- _Your assignment_: Reproduce the listing verbatim.

- _Records for this task_:
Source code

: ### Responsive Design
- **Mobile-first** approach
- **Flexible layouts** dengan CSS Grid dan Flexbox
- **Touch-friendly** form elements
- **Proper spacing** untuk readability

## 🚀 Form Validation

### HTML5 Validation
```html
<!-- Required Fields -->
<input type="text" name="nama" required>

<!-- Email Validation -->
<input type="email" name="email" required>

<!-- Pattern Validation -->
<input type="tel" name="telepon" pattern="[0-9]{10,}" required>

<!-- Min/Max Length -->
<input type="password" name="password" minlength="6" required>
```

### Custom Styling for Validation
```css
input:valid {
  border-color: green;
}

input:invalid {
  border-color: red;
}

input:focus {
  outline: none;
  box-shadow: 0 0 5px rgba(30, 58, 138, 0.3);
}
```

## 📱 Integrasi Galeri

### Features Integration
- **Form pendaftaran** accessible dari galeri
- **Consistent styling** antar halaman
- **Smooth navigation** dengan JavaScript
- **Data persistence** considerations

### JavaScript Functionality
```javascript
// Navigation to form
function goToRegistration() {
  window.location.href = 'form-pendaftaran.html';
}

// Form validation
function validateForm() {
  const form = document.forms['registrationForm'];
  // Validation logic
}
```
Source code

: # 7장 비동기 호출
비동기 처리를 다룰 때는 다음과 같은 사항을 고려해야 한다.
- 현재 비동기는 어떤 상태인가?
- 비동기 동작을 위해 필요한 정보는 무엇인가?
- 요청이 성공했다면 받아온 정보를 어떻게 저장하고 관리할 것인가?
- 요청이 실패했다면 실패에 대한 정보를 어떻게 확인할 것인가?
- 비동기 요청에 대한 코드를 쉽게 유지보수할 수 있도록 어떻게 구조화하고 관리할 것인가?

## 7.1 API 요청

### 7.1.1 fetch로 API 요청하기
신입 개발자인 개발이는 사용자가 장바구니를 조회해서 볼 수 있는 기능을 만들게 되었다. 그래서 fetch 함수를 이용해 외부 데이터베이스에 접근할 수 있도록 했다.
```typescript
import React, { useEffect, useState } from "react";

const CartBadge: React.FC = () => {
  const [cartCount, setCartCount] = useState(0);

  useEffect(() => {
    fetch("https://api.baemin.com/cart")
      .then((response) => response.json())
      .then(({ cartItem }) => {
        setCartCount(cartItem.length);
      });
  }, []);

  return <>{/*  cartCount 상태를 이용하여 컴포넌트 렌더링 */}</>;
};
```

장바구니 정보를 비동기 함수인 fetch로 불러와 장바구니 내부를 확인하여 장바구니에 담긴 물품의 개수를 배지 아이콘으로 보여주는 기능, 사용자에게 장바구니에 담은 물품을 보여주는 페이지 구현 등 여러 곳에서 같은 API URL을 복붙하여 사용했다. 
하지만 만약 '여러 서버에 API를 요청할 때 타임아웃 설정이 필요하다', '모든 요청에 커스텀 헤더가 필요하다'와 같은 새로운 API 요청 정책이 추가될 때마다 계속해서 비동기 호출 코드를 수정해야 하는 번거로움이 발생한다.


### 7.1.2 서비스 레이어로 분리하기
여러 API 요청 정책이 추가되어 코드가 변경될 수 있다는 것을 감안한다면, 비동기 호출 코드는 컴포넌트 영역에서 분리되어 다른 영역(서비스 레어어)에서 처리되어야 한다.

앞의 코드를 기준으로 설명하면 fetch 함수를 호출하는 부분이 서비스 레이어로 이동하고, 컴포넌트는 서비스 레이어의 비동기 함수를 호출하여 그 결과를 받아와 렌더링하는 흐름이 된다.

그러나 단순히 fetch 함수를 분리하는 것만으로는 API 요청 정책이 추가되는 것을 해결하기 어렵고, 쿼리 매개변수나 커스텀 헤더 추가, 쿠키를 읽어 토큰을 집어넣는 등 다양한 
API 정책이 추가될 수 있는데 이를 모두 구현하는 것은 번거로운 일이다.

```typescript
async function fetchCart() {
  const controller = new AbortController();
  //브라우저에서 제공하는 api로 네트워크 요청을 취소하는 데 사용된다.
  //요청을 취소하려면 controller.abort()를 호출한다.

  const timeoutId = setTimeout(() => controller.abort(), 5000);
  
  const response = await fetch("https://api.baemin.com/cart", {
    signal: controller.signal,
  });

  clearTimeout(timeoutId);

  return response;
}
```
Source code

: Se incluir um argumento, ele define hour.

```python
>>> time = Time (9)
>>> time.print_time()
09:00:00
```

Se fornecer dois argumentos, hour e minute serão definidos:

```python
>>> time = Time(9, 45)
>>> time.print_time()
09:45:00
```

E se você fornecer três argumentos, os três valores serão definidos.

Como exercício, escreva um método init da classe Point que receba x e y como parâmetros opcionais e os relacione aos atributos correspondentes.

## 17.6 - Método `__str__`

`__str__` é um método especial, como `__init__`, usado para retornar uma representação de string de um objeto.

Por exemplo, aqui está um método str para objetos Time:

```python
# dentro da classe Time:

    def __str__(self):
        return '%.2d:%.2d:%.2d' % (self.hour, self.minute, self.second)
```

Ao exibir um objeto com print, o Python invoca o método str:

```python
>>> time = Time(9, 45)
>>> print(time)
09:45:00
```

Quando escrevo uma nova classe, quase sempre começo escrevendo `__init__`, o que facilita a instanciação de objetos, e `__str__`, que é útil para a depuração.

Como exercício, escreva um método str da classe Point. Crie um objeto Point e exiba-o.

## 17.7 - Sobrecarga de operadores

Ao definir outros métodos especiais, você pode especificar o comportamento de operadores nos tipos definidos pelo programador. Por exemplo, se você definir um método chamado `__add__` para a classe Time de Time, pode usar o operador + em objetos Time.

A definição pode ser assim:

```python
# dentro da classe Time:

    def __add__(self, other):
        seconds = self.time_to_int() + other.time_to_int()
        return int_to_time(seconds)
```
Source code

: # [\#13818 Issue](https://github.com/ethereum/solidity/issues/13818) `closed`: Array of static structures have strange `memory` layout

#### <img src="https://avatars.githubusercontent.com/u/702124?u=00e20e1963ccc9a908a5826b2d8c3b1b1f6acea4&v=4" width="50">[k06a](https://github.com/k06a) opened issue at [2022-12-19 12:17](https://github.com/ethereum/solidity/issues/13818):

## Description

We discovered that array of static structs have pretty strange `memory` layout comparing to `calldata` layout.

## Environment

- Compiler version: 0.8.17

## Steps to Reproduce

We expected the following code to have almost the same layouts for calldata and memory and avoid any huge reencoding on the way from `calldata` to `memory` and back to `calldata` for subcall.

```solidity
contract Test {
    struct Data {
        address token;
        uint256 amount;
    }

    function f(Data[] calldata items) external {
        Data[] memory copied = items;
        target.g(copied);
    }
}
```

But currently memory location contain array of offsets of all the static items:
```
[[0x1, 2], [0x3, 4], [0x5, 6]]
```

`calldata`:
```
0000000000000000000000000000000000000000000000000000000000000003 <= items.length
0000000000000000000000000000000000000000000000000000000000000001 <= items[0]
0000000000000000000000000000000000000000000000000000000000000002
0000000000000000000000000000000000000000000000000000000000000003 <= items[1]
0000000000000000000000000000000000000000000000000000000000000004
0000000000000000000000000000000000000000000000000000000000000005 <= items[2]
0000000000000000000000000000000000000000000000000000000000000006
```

- _Final answer_:
Source code

: ### Responsive Design
- **Mobile-first** approach
- **Flexible layouts** dengan CSS Grid dan Flexbox
- **Touch-friendly** form elements
- **Proper spacing** untuk readability

## 🚀 Form Validation

### HTML5 Validation
```html
<!-- Required Fields -->
<input type="text" name="nama" required>

<!-- Email Validation -->
<input type="email" name="email" required>

<!-- Pattern Validation -->
<input type="tel" name="telepon" pattern="[0-9]{10,}" required>

<!-- Min/Max Length -->
<input type="password" name="password" minlength="6" required>
```

### Custom Styling for Validation
```css
input:valid {
  border-color: green;
}

input:invalid {
  border-color: red;
}

input:focus {
  outline: none;
  box-shadow: 0 0 5px rgba(30, 58, 138, 0.3);
}
```

## 📱 Integrasi Galeri

### Features Integration
- **Form pendaftaran** accessible dari galeri
- **Consistent styling** antar halaman
- **Smooth navigation** dengan JavaScript
- **Data persistence** considerations

### JavaScript Functionality
```javascript
// Navigation to form
function goToRegistration() {
  window.location.href = 'form-pendaftaran.html';
}

// Form validation
function validateForm() {
  const form = document.forms['registrationForm'];
  // Validation logic
}
```
Source code

: # 7장 비동기 호출
비동기 처리를 다룰 때는 다음과 같은 사항을 고려해야 한다.
- 현재 비동기는 어떤 상태인가?
- 비동기 동작을 위해 필요한 정보는 무엇인가?
- 요청이 성공했다면 받아온 정보를 어떻게 저장하고 관리할 것인가?
- 요청이 실패했다면 실패에 대한 정보를 어떻게 확인할 것인가?
- 비동기 요청에 대한 코드를 쉽게 유지보수할 수 있도록 어떻게 구조화하고 관리할 것인가?

## 7.1 API 요청

### 7.1.1 fetch로 API 요청하기
신입 개발자인 개발이는 사용자가 장바구니를 조회해서 볼 수 있는 기능을 만들게 되었다. 그래서 fetch 함수를 이용해 외부 데이터베이스에 접근할 수 있도록 했다.
```typescript
import React, { useEffect, useState } from "react";

const CartBadge: React.FC = () => {
  const [cartCount, setCartCount] = useState(0);

  useEffect(() => {
    fetch("https://api.baemin.com/cart")
      .then((response) => response.json())
      .then(({ cartItem }) => {
        setCartCount(cartItem.length);
      });
  }, []);

  return <>{/*  cartCount 상태를 이용하여 컴포넌트 렌더링 */}</>;
};
```

장바구니 정보를 비동기 함수인 fetch로 불러와 장바구니 내부를 확인하여 장바구니에 담긴 물품의 개수를 배지 아이콘으로 보여주는 기능, 사용자에게 장바구니에 담은 물품을 보여주는 페이지 구현 등 여러 곳에서 같은 API URL을 복붙하여 사용했다. 
하지만 만약 '여러 서버에 API를 요청할 때 타임아웃 설정이 필요하다', '모든 요청에 커스텀 헤더가 필요하다'와 같은 새로운 API 요청 정책이 추가될 때마다 계속해서 비동기 호출 코드를 수정해야 하는 번거로움이 발생한다.


### 7.1.2 서비스 레이어로 분리하기
여러 API 요청 정책이 추가되어 코드가 변경될 수 있다는 것을 감안한다면, 비동기 호출 코드는 컴포넌트 영역에서 분리되어 다른 영역(서비스 레어어)에서 처리되어야 한다.

앞의 코드를 기준으로 설명하면 fetch 함수를 호출하는 부분이 서비스 레이어로 이동하고, 컴포넌트는 서비스 레이어의 비동기 함수를 호출하여 그 결과를 받아와 렌더링하는 흐름이 된다.

그러나 단순히 fetch 함수를 분리하는 것만으로는 API 요청 정책이 추가되는 것을 해결하기 어렵고, 쿼리 매개변수나 커스텀 헤더 추가, 쿠키를 읽어 토큰을 집어넣는 등 다양한 
API 정책이 추가될 수 있는데 이를 모두 구현하는 것은 번거로운 일이다.

```typescript
async function fetchCart() {
  const controller = new AbortController();
  //브라우저에서 제공하는 api로 네트워크 요청을 취소하는 데 사용된다.
  //요청을 취소하려면 controller.abort()를 호출한다.

  const timeoutId = setTimeout(() => controller.abort(), 5000);
  
  const response = await fetch("https://api.baemin.com/cart", {
    signal: controller.signal,
  });

  clearTimeout(timeoutId);

  return response;
}
```
Source code

: Se incluir um argumento, ele define hour.

```python
>>> time = Time (9)
>>> time.print_time()
09:00:00
```

Se fornecer dois argumentos, hour e minute serão definidos:

```python
>>> time = Time(9, 45)
>>> time.print_time()
09:45:00
```

E se você fornecer três argumentos, os três valores serão definidos.

Como exercício, escreva um método init da classe Point que receba x e y como parâmetros opcionais e os relacione aos atributos correspondentes.

## 17.6 - Método `__str__`

`__str__` é um método especial, como `__init__`, usado para retornar uma representação de string de um objeto.

Por exemplo, aqui está um método str para objetos Time:

```python
# dentro da classe Time:

    def __str__(self):
        return '%.2d:%.2d:%.2d' % (self.hour, self.minute, self.second)
```

Ao exibir um objeto com print, o Python invoca o método str:

```python
>>> time = Time(9, 45)
>>> print(time)
09:45:00
```

Quando escrevo uma nova classe, quase sempre começo escrevendo `__init__`, o que facilita a instanciação de objetos, e `__str__`, que é útil para a depuração.

Como exercício, escreva um método str da classe Point. Crie um objeto Point e exiba-o.

## 17.7 - Sobrecarga de operadores

Ao definir outros métodos especiais, você pode especificar o comportamento de operadores nos tipos definidos pelo programador. Por exemplo, se você definir um método chamado `__add__` para a classe Time de Time, pode usar o operador + em objetos Time.

A definição pode ser assim:

```python
# dentro da classe Time:

    def __add__(self, other):
        seconds = self.time_to_int() + other.time_to_int()
        return int_to_time(seconds)
```
Source code

: # [\#13818 Issue](https://github.com/ethereum/solidity/issues/13818) `closed`: Array of static structures have strange `memory` layout

#### <img src="https://avatars.githubusercontent.com/u/702124?u=00e20e1963ccc9a908a5826b2d8c3b1b1f6acea4&v=4" width="50">[k06a](https://github.com/k06a) opened issue at [2022-12-19 12:17](https://github.com/ethereum/solidity/issues/13818):

## Description

We discovered that array of static structs have pretty strange `memory` layout comparing to `calldata` layout.

## Environment

- Compiler version: 0.8.17

## Steps to Reproduce

We expected the following code to have almost the same layouts for calldata and memory and avoid any huge reencoding on the way from `calldata` to `memory` and back to `calldata` for subcall.

```solidity
contract Test {
    struct Data {
        address token;
        uint256 amount;
    }

    function f(Data[] calldata items) external {
        Data[] memory copied = items;
        target.g(copied);
    }
}
```

But currently memory location contain array of offsets of all the static items:
```
[[0x1, 2], [0x3, 4], [0x5, 6]]
```

`calldata`:
```
0000000000000000000000000000000000000000000000000000000000000003 <= items.length
0000000000000000000000000000000000000000000000000000000000000001 <= items[0]
0000000000000000000000000000000000000000000000000000000000000002
0000000000000000000000000000000000000000000000000000000000000003 <= items[1]
0000000000000000000000000000000000000000000000000000000000000004
0000000000000000000000000000000000000000000000000000000000000005 <= items[2]
0000000000000000000000000000000000000000000000000000000000000006
```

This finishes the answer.